• PROBLEMS TO SOLVE:
**A.** According to the Q&A on land acknowledgements, what is the key thing to show when doing the acknowledgement?
**B.** Return word for word the part of the Q&A on land acknowledgements starting with "If it's more" and going on through "of the land.".

== GIVEN TEXT

Q: Do First Nations people do cultural competency training to understand our ways of doing things?
A: I think that growing up in Canada gives all First Nations people a pretty good baseline understanding of non-First-Nations culture!
Q: How do we "acknowledge the territories" when there's overlapping territories or many different communities within our boundaries? What about treaty nations?
A: I think the ideal is to be able to acknowledge and thank the specific nation on whose land you're meeting, something like "We acknowledge that we are on the unceded traditional territories as well as treaty lands of the Kwakiutl Nation, and thank the Kwakiutl people for allowing us to gather here."
If it's more complicated than that, you can acknowledge the nation instead of the band/tribe (i.e. "We acknowledge that we are on traditional, unceded Coast Salish land") or nations ("We acknowledge that we are on the traditional, unceded and treaty lands of the Kwakwaka'wakw and Coast Salish Nations, and thank them for allowing us to gather here") or even the generic "We acknowledge that we are on unceded aboriginal territory."
Maybe my wording isn't perfect - that's ok! I'm fine with being corrected, and I don't let my fear of mispronunciation or saying it a little bit wrong get in the way of doing the acknowledgement. Ideally, local governments would ask their neighbouring First Nations leadership for suggestions around how to do the acknowledgement properly, but the key thing is to show that we understand and respect First Nations' connection to and ownership of the land.

====
== INFORMATION SUPPLIED

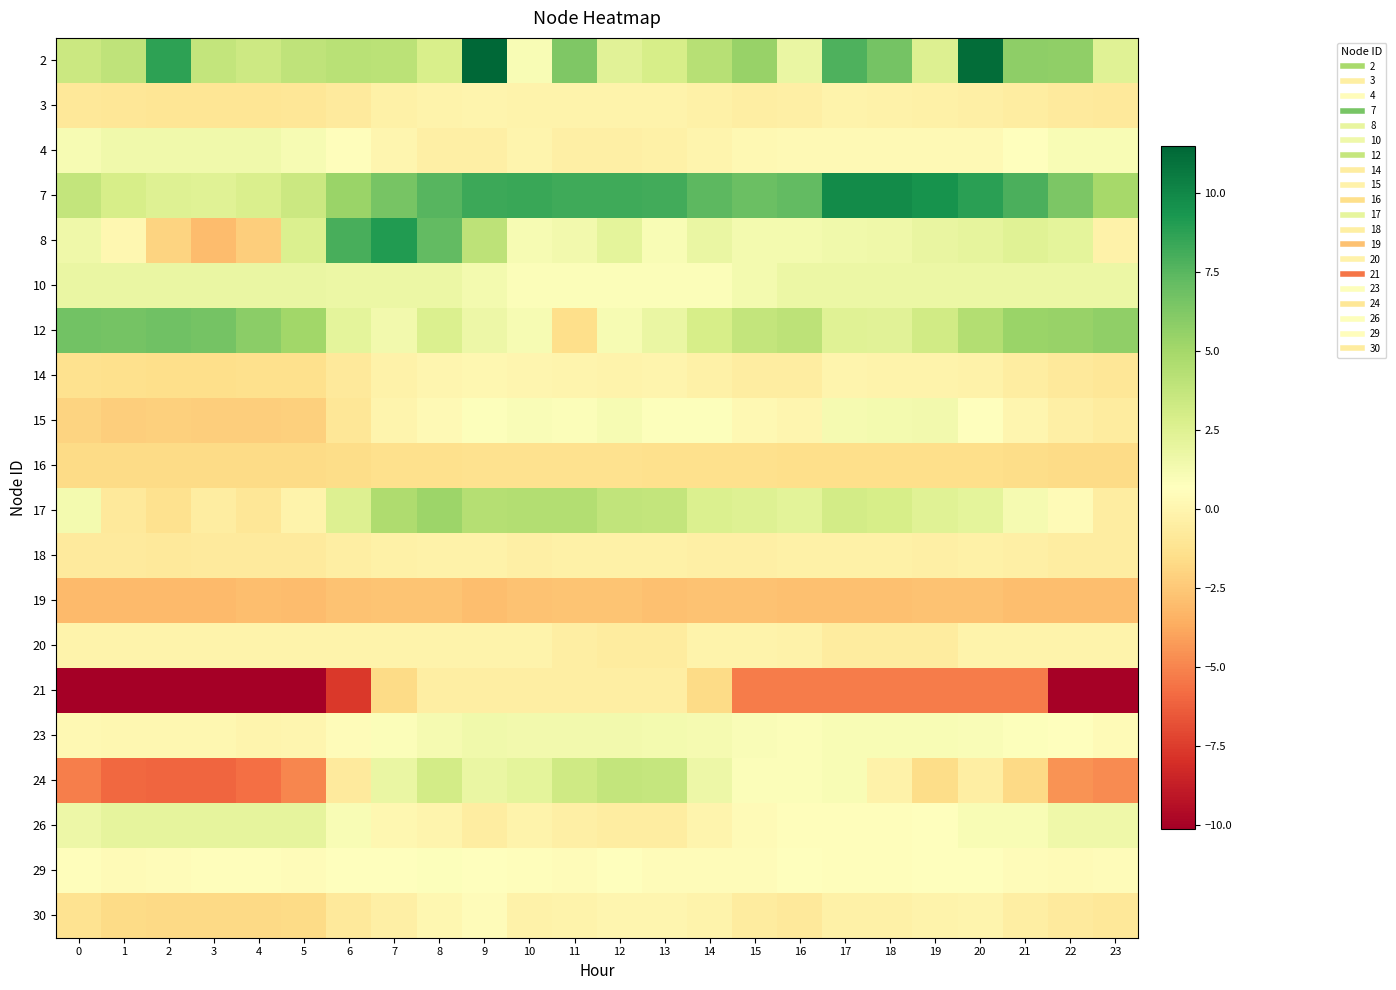

What is the minimum value shown in the chart?

-10.1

====

• ANSWERS:
**A.** That we understand and respect First Nations' connection to and ownership of the land.

**B.**
If it's more complicated than that, you can acknowledge the nation instead of the band/tribe (i.e. "We acknowledge that we are on traditional, unceded Coast Salish land") or nations ("We acknowledge that we are on the traditional, unceded and treaty lands of the Kwakwaka'wakw and Coast Salish Nations, and thank them for allowing us to gather here") or even the generic "We acknowledge that we are on unceded aboriginal territory."
Maybe my wording isn't perfect - that's ok! I'm fine with being corrected, and I don't let my fear of mispronunciation or saying it a little bit wrong get in the way of doing the acknowledgement. Ideally, local governments would ask their neighbouring First Nations leadership for suggestions around how to do the acknowledgement properly, but the key thing is to show that we understand and respect First Nations' connection to and ownership of the land.